Give the records below again, word for word. No pictures belong in the copy.

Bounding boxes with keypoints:
--*--

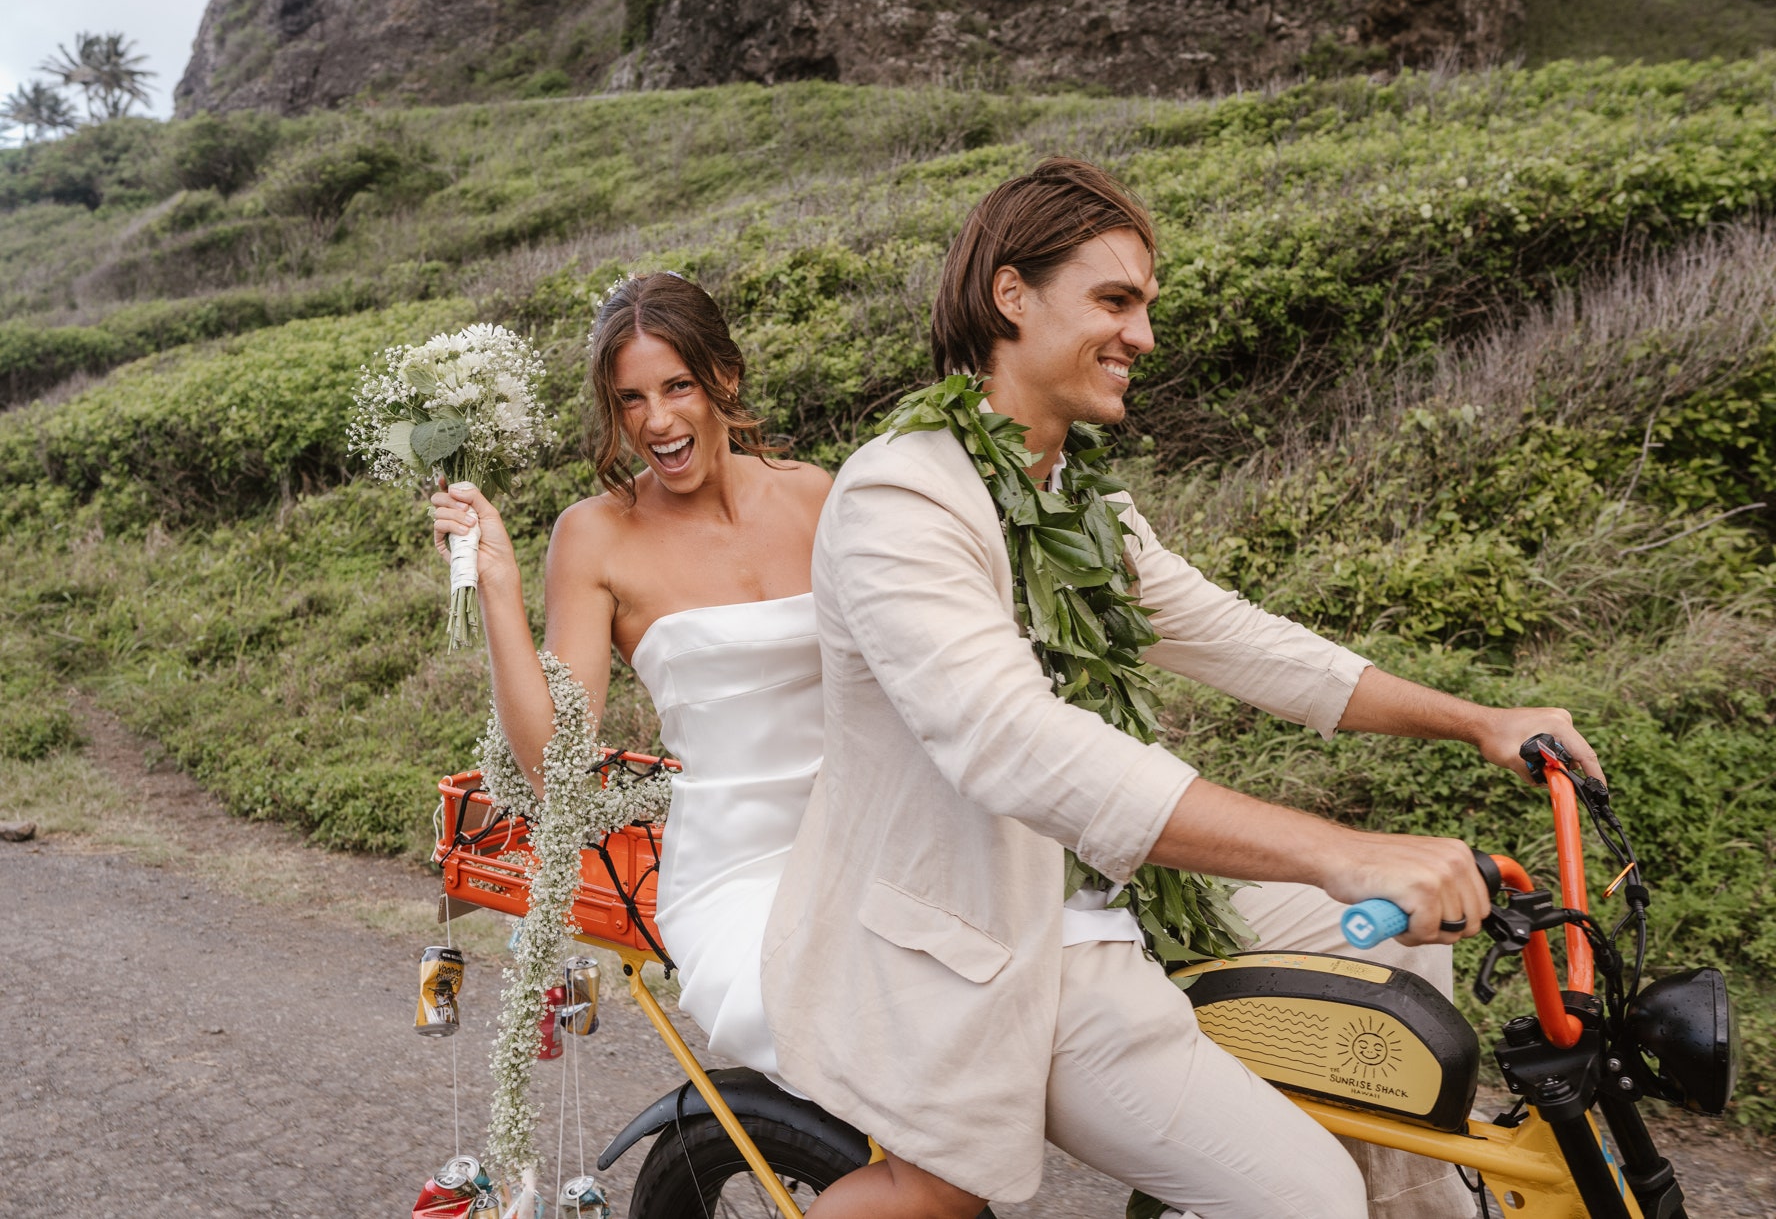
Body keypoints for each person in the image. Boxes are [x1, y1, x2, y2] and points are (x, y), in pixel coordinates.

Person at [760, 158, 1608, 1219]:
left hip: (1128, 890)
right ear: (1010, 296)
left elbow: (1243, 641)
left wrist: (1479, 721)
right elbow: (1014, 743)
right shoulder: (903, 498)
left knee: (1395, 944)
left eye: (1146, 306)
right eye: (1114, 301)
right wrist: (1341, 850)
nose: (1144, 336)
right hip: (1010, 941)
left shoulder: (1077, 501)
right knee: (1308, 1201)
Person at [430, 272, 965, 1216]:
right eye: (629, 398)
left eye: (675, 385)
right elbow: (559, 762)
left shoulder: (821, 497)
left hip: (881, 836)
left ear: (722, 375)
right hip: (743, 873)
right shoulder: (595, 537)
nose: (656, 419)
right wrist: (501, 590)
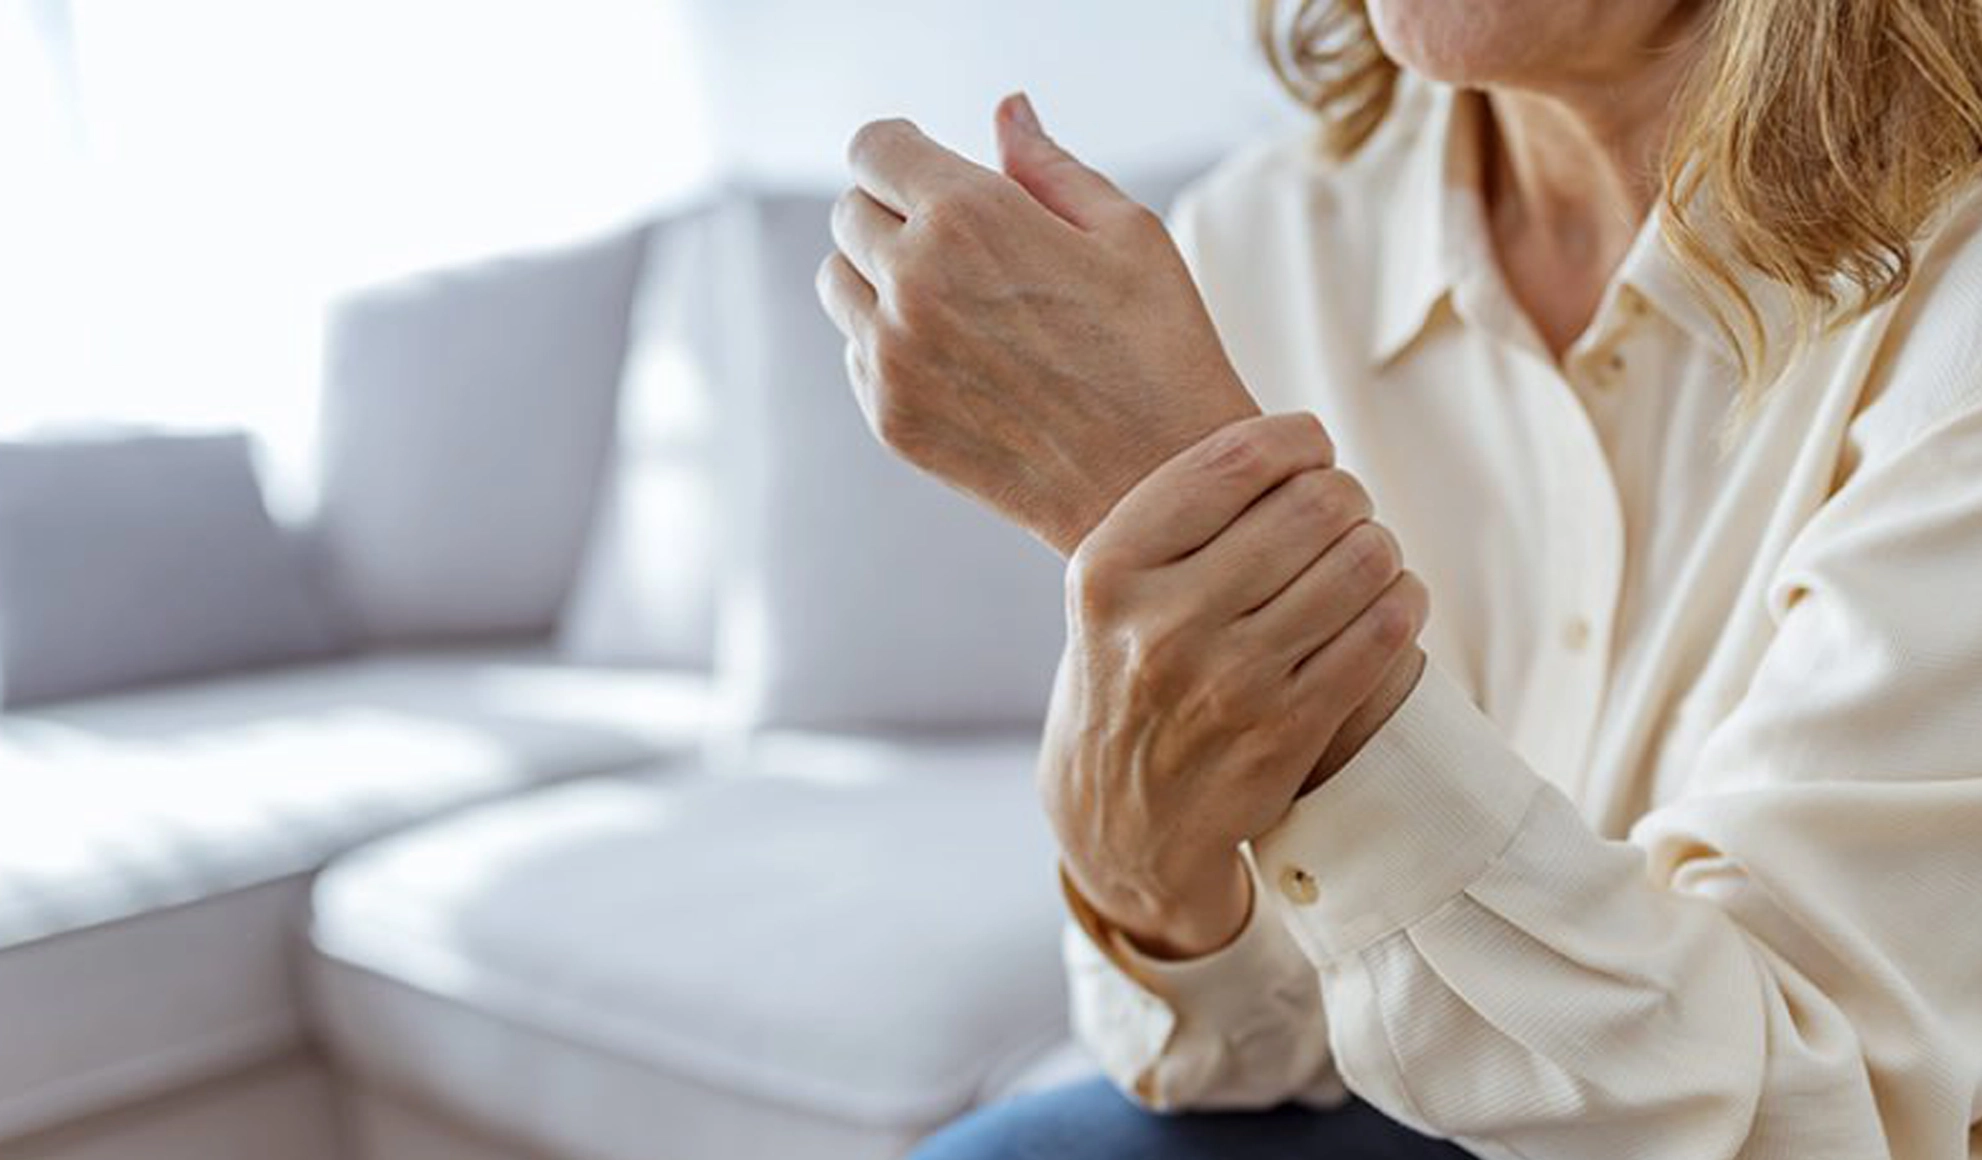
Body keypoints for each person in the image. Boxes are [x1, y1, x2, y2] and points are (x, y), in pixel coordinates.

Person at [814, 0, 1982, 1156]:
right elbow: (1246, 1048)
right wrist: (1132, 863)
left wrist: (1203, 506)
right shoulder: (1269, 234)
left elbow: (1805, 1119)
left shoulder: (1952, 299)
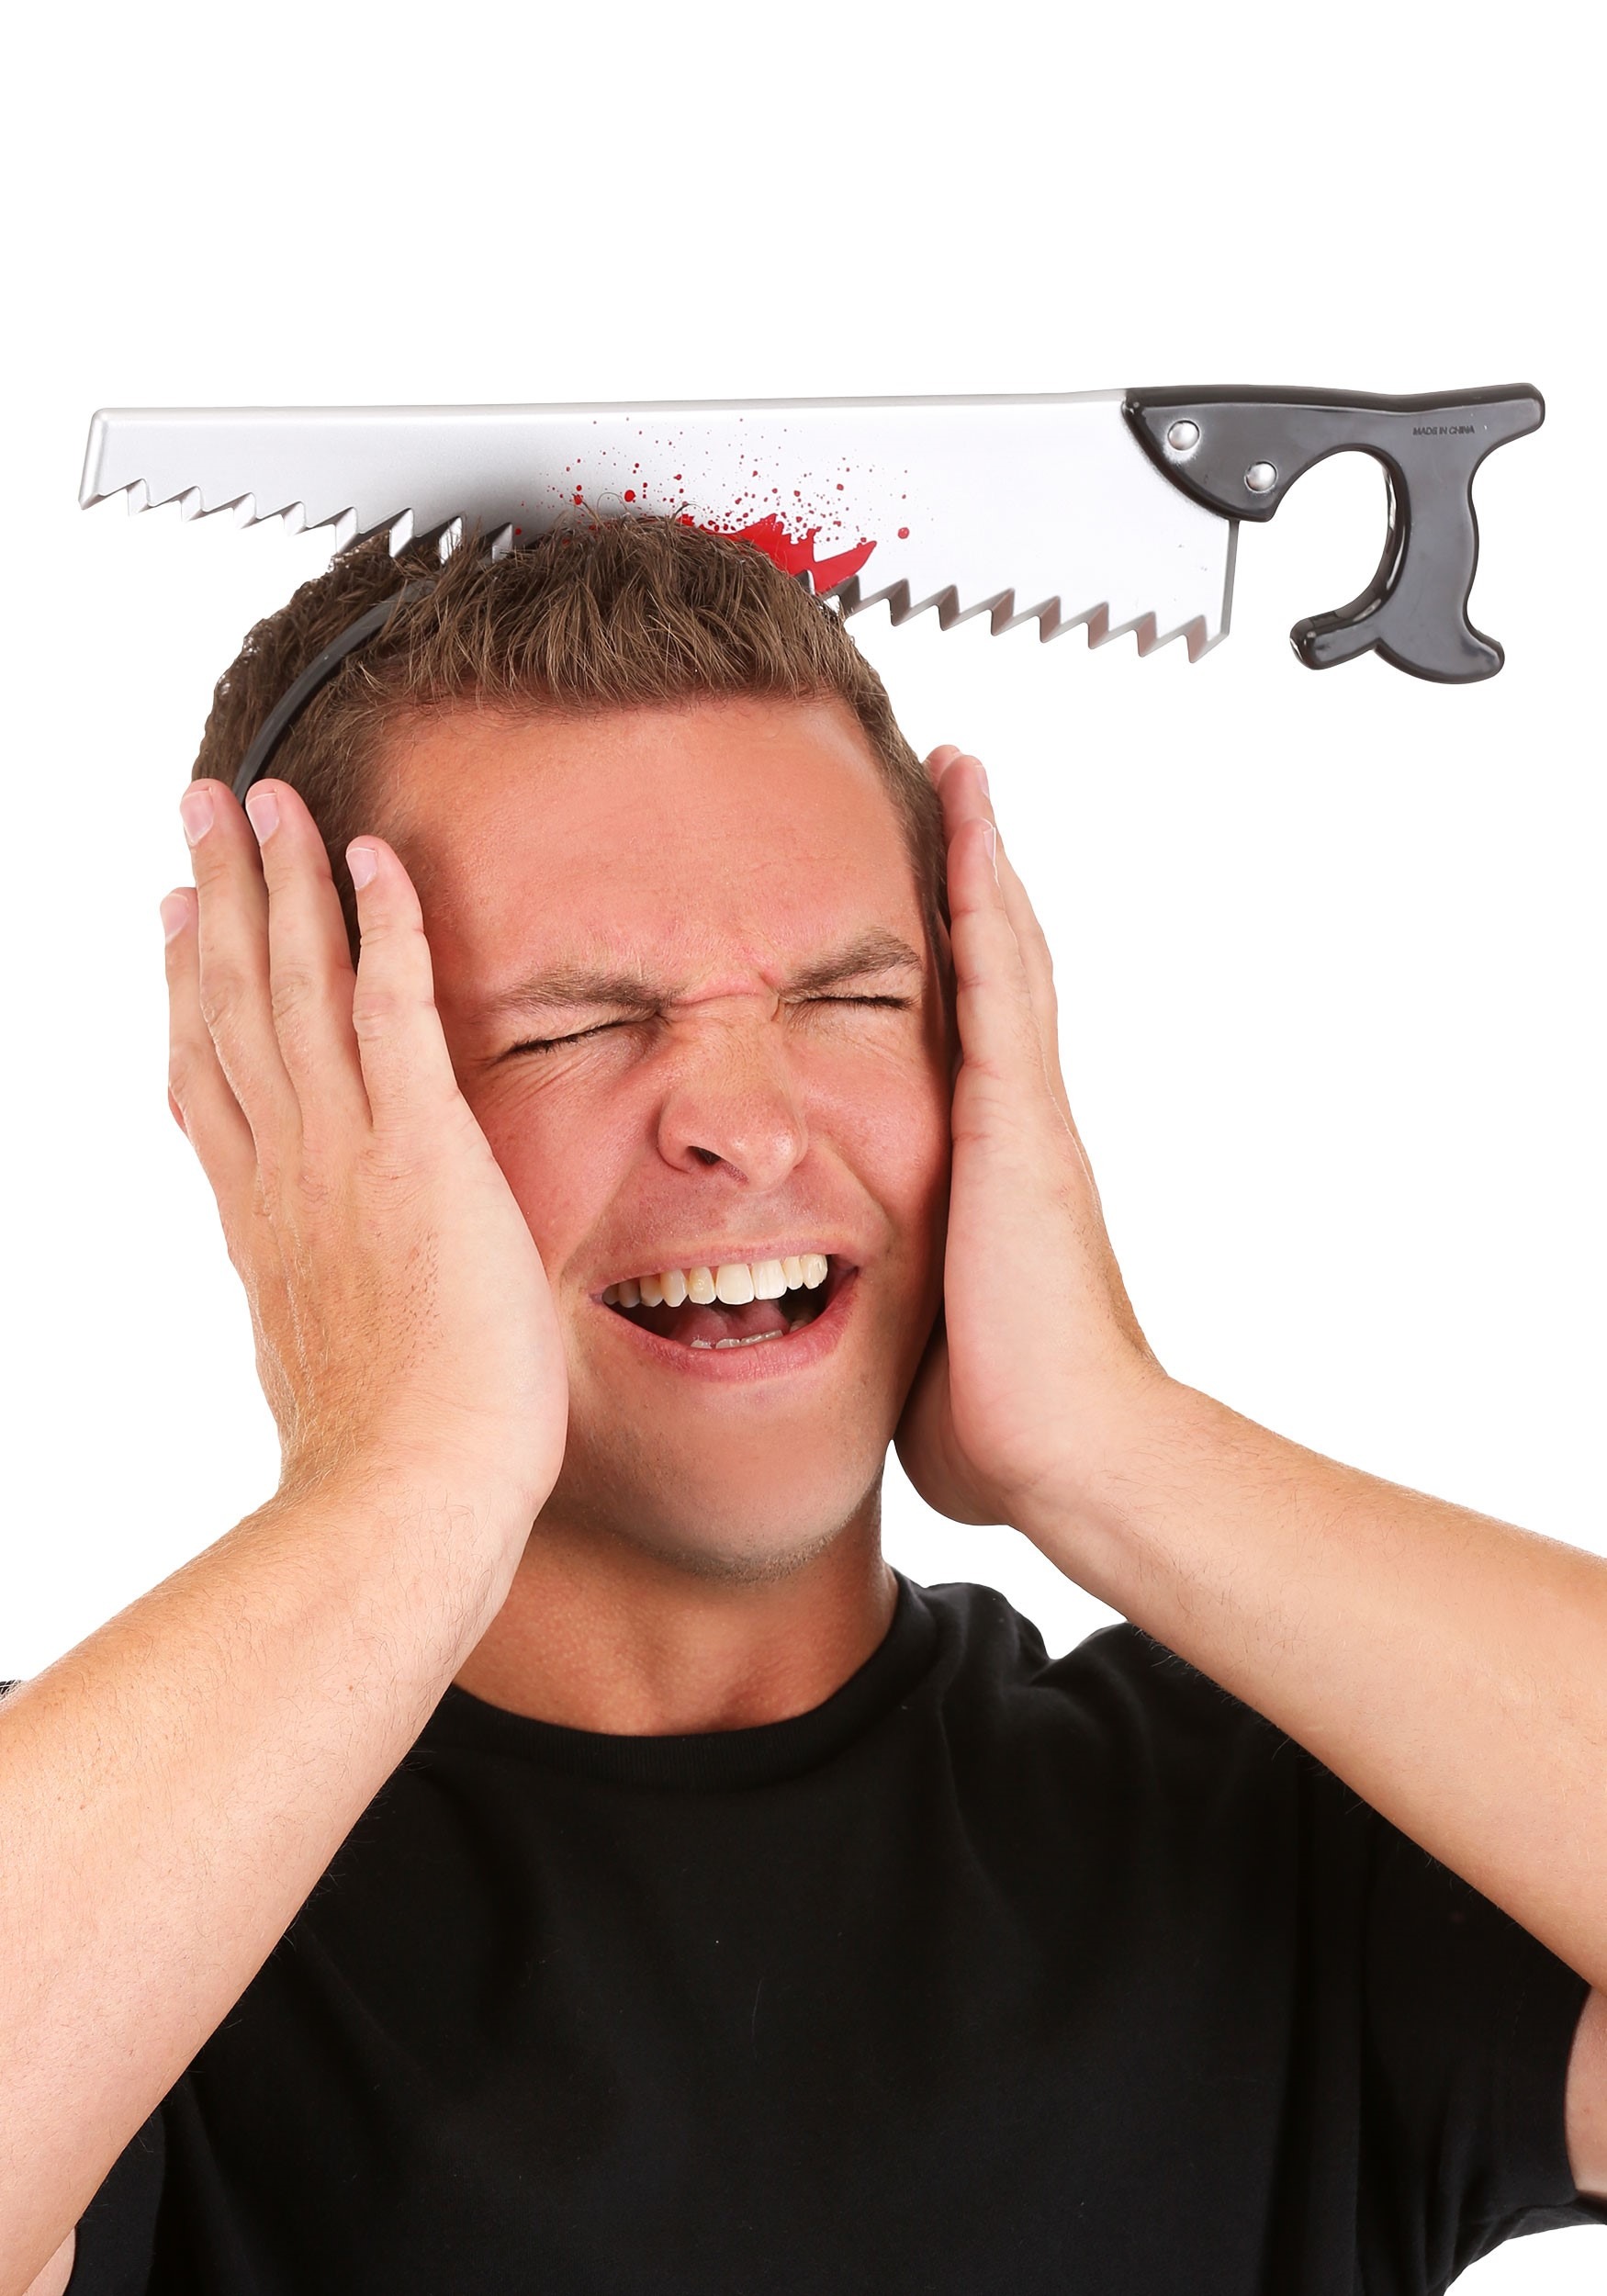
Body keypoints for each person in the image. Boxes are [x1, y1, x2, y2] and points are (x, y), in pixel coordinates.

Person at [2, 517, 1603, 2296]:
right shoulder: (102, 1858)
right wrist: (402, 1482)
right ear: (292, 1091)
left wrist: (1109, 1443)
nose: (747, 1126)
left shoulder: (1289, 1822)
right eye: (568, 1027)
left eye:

--*--

### Exercise solution
Body keypoints for each person in the image. Boxes are [x1, y1, x2, y2] and points are (x, y), in pixel coordinates.

Person at [760, 158, 1608, 1219]:
left hip: (1128, 890)
right ear: (1010, 296)
left elbow: (1243, 641)
left wrist: (1479, 721)
right elbow: (1014, 743)
right shoulder: (903, 498)
left knee: (1395, 944)
left eye: (1146, 306)
right eye: (1114, 301)
right wrist: (1341, 850)
nose: (1144, 336)
right hip: (1010, 941)
left shoulder: (1077, 501)
right knee: (1308, 1201)
Person at [430, 272, 965, 1216]:
right eye: (629, 398)
left eye: (675, 385)
right elbow: (559, 762)
left shoulder: (821, 497)
left hip: (881, 836)
left ear: (722, 375)
right hip: (743, 873)
right shoulder: (595, 537)
nose: (656, 419)
right wrist: (501, 590)
Body keypoints for each person in the image. Boxes are [x1, y1, x2, y2] and points are (x, y), in pixel coordinates.

Person at [814, 0, 1982, 1156]:
right elbow: (1246, 1048)
right wrist: (1132, 863)
left wrist: (1203, 506)
right shoulder: (1269, 234)
left elbow: (1805, 1119)
left shoulder: (1952, 299)
Body keypoints for each person in the image. Boxes are [x1, y1, x2, y2] and points are (x, y), in pixel coordinates.

Person at [2, 517, 1603, 2296]:
right shoulder: (102, 1858)
right wrist: (402, 1482)
right ear: (292, 1091)
left wrist: (1109, 1443)
nose: (747, 1126)
left shoulder: (1289, 1822)
right eye: (568, 1027)
left eye:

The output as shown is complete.